PROBLEM DESCRIPTION: Among the entries below, extract exactly the lines that run from the one with "--initdb --unit postgresql" through the one with "- Going through the documentation.", both ends included.

= Beginning of Section =

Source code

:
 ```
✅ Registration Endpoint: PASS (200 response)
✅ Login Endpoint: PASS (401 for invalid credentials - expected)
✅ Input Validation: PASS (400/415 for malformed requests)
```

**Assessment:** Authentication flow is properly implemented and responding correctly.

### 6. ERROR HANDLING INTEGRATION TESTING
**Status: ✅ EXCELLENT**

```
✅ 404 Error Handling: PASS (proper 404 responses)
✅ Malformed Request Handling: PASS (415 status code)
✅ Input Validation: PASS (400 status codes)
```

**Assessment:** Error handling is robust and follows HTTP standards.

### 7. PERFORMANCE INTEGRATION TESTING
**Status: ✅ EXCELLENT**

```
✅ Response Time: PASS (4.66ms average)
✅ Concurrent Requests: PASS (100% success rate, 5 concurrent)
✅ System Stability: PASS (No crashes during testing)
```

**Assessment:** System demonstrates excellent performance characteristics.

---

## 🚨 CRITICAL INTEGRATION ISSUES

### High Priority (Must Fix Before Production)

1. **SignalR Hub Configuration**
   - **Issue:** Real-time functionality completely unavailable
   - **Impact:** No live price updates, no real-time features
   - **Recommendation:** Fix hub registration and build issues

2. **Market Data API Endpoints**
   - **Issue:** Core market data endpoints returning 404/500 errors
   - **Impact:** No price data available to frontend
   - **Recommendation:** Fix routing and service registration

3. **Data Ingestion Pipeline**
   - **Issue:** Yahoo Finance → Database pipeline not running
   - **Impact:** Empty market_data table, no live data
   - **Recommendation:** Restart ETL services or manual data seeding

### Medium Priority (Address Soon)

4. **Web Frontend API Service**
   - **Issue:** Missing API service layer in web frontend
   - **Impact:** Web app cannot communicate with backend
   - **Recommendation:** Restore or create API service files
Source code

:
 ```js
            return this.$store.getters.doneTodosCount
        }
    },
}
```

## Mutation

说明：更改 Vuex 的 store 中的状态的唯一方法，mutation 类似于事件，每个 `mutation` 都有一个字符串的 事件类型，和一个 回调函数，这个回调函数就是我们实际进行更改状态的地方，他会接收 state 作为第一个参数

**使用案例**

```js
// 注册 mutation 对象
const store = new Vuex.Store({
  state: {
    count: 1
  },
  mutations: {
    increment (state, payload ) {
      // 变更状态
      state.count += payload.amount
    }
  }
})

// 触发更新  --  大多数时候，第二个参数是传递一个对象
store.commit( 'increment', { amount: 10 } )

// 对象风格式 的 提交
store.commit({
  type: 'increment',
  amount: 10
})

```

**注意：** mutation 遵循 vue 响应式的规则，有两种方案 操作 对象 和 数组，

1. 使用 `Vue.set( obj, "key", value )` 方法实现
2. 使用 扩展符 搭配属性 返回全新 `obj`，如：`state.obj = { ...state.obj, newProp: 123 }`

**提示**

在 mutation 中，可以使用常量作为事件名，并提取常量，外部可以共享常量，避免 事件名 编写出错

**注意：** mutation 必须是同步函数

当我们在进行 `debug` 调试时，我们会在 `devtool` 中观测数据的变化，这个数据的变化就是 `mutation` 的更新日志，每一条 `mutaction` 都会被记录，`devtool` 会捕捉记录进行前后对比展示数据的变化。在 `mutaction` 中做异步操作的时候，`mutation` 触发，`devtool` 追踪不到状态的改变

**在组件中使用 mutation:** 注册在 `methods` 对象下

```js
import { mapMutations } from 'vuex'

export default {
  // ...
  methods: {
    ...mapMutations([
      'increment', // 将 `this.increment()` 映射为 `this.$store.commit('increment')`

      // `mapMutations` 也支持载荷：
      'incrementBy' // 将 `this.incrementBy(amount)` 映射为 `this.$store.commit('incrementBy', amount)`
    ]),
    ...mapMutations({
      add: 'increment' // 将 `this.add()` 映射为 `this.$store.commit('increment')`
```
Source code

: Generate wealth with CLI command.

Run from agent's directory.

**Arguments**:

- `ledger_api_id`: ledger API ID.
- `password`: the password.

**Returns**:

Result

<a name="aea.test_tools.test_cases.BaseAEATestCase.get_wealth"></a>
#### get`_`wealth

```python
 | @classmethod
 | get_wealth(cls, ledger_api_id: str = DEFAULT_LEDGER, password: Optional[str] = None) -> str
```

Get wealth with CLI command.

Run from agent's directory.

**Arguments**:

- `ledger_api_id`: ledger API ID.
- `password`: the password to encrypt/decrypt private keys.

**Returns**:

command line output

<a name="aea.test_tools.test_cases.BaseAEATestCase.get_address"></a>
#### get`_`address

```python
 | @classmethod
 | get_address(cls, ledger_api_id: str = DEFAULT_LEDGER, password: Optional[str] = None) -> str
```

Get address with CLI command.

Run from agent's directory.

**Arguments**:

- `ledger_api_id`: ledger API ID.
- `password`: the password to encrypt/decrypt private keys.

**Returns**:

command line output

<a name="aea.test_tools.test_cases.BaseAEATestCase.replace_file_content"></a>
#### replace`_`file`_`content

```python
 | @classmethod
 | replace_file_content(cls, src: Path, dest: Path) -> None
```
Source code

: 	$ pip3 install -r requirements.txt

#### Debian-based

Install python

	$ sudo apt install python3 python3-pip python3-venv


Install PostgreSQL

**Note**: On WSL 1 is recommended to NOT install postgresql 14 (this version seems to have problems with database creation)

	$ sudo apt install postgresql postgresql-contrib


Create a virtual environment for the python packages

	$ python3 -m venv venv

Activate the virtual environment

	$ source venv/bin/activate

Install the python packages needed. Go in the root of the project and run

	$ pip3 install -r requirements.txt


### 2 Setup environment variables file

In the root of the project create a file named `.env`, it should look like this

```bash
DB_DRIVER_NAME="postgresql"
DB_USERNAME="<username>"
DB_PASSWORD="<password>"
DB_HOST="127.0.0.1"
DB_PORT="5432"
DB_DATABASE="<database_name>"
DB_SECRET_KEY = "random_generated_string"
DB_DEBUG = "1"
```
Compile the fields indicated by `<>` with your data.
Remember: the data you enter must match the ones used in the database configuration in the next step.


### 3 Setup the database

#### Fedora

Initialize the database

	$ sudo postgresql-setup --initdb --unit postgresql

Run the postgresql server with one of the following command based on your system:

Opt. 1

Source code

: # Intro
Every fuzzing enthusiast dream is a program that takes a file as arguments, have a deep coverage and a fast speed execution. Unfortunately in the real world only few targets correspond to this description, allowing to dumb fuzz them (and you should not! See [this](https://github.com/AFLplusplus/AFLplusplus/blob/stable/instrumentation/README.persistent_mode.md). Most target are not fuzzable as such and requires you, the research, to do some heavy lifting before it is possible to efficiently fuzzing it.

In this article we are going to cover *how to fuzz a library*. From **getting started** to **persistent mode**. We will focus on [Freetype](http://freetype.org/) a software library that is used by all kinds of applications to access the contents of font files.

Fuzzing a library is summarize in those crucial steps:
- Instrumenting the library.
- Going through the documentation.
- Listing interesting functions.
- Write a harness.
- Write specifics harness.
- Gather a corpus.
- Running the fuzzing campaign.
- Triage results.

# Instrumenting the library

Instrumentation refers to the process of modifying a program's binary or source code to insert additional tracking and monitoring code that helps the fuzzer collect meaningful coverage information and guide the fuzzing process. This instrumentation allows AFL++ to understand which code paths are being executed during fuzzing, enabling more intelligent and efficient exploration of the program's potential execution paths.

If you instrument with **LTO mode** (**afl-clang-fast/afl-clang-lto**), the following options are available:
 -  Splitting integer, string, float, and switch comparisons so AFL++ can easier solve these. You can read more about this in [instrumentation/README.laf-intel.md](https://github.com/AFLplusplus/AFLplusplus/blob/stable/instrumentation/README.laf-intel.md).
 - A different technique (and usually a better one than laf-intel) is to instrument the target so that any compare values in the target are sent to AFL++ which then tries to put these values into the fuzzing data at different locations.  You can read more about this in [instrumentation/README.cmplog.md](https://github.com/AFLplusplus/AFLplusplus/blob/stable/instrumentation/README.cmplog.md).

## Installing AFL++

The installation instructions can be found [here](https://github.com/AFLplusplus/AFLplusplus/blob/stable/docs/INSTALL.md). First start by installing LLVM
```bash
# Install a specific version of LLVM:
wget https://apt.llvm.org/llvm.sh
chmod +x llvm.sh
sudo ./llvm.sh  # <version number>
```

= End of Section =

ANSWER SECTION:
	$ sudo postgresql-setup --initdb --unit postgresql

Run the postgresql server with one of the following command based on your system:

Opt. 1

Source code

: # Intro
Every fuzzing enthusiast dream is a program that takes a file as arguments, have a deep coverage and a fast speed execution. Unfortunately in the real world only few targets correspond to this description, allowing to dumb fuzz them (and you should not! See [this](https://github.com/AFLplusplus/AFLplusplus/blob/stable/instrumentation/README.persistent_mode.md). Most target are not fuzzable as such and requires you, the research, to do some heavy lifting before it is possible to efficiently fuzzing it.

In this article we are going to cover *how to fuzz a library*. From **getting started** to **persistent mode**. We will focus on [Freetype](http://freetype.org/) a software library that is used by all kinds of applications to access the contents of font files.

Fuzzing a library is summarize in those crucial steps:
- Instrumenting the library.
- Going through the documentation.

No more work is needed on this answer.